One snarked and, inevitably, fell

Take that, Marx!

Another finding:

The key point of this section is that all sensory encoding is reference dependent: nowhere in the nervous system are the objective value of consumable rewards encoded. This means that models that require encoding of objective stimulus magnitudes cannot accurately describe how humans behave. That is a simple and irrefutable fact.

I take this to be proof that Marx's labour theory of value is wrong and Smith's theory of use value is right. Our nervous system simply does not store anything as an absolute value. Everything is always a relative value. Furthermore, all storage is as a subjective, not an objective, value.

Thus we have no method of considering even how much labour went into the production of something, so therefore we cannot possibly be considering that when we assign a value to it. But we can, and do, assign values by our own subjective opinions and relative to things that we have valued before.

Of course, it's still open to us all to argue that it should be the labour encapsulated in something that produces our valuation of it, but that's not the way humans actually work.

Some of the things that are assumed in some areas of economics turn out not to be true: rationality of economic actors for example. Rationality here means consistent, not that we all behave like Mr Spock. We are rational actors in things that we do often. If we prefer apples to bananas and bananas to citrus, then we do indeed prefer apples to citrus, which is what that assumption of rationality means. Again, the free-market models which assume rationality are assuming this form of it, not that we are all calculatedly logical. But there's significant areas of life where we are not rational – they tend to be those parts of life that we don't have much experience with.

This is not surprising when we think of how we learn: through experience, of course. That has useful implications for regulation: we don't need to worry very much about jams and toothpaste because they're something we'll quickly get up to speed upon. But we only buy pensions once in a lifetime and mortgages a handful of times at most. So in those areas there should perhaps be more regulation and control of choices to make sure that our relative lack of rationality isn't taken advantage of.

Some of this is all beginning to sound a little like Kahneman and Tversky and behavioural economics. Which, given that they're from that psychological side – the third discipline, after economics and neuroscience, which is informing this neuroeconomics – isn't all that much of a surprise.

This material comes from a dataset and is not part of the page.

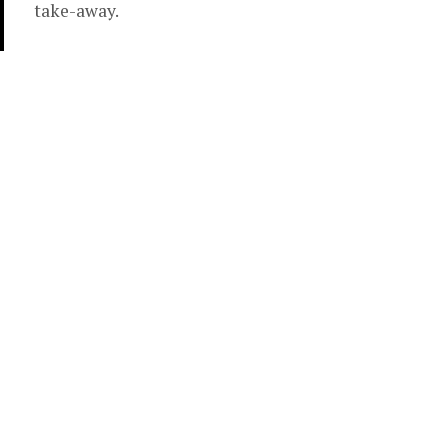
take-away.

From my point of view as a rabid free marketeer, the most interesting points being made are that, yes, there are areas where simplistic Econ 101 arguments seem to be a perfectly reasonable description of human behaviour. And similarly, to those who are not rabid free marketeers, the interest will be in the proofs that some areas of life aren't so simply explained. The most interesting end result of this new science, although it may be a few decades before we really get there, is going to be the aid it will give in defining which is which: which areas of life can we leave with markets and competition and which shouldn't we?

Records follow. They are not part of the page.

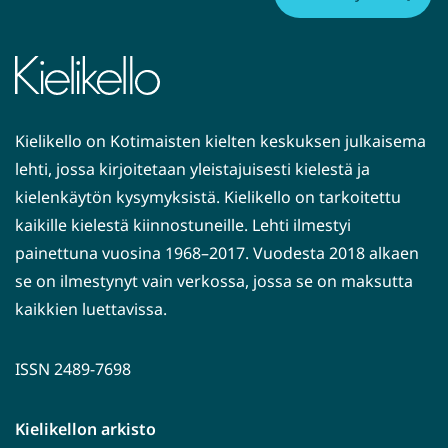
i
s
e
e
n
Kielikello on Kotimaisten kielten keskuksen julkaisema
p
lehti, jossa kirjoitetaan yleistajuisesti kielestä ja
a
kielenkäytön kysymyksistä. Kielikello on tarkoitettu
l
kaikille kielestä kiinnostuneille. Lehti ilmestyi
v
painettuna vuosina 1968–2017. Vuodesta 2018 alkaen
e
se on ilmestynyt vain verkossa, jossa se on maksutta
l
kaikkien luettavissa.
u
u
n
ISSN 2489-7698
)
Kielikellon arkisto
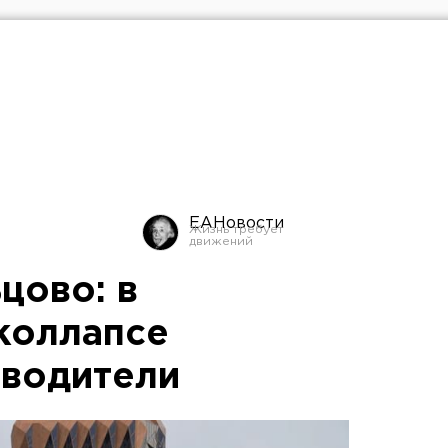
ЕАНовости
цово: в
коллапсе
 водители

My apologies to Professor Glimcher's royalty account, but at $40 I would recommend Foundations of Neuroeconomic Analysis only for those really, really, interested in the subject, or perhaps as something to get from the library. But my takeaway from all of this was that we're getting much closer to being able to establish some parts of economics as “real science”, in the sense that we're beginning to understand how humans make decisions and which systems of decision making are applied to what areas of life and experience. For which: Hurrah!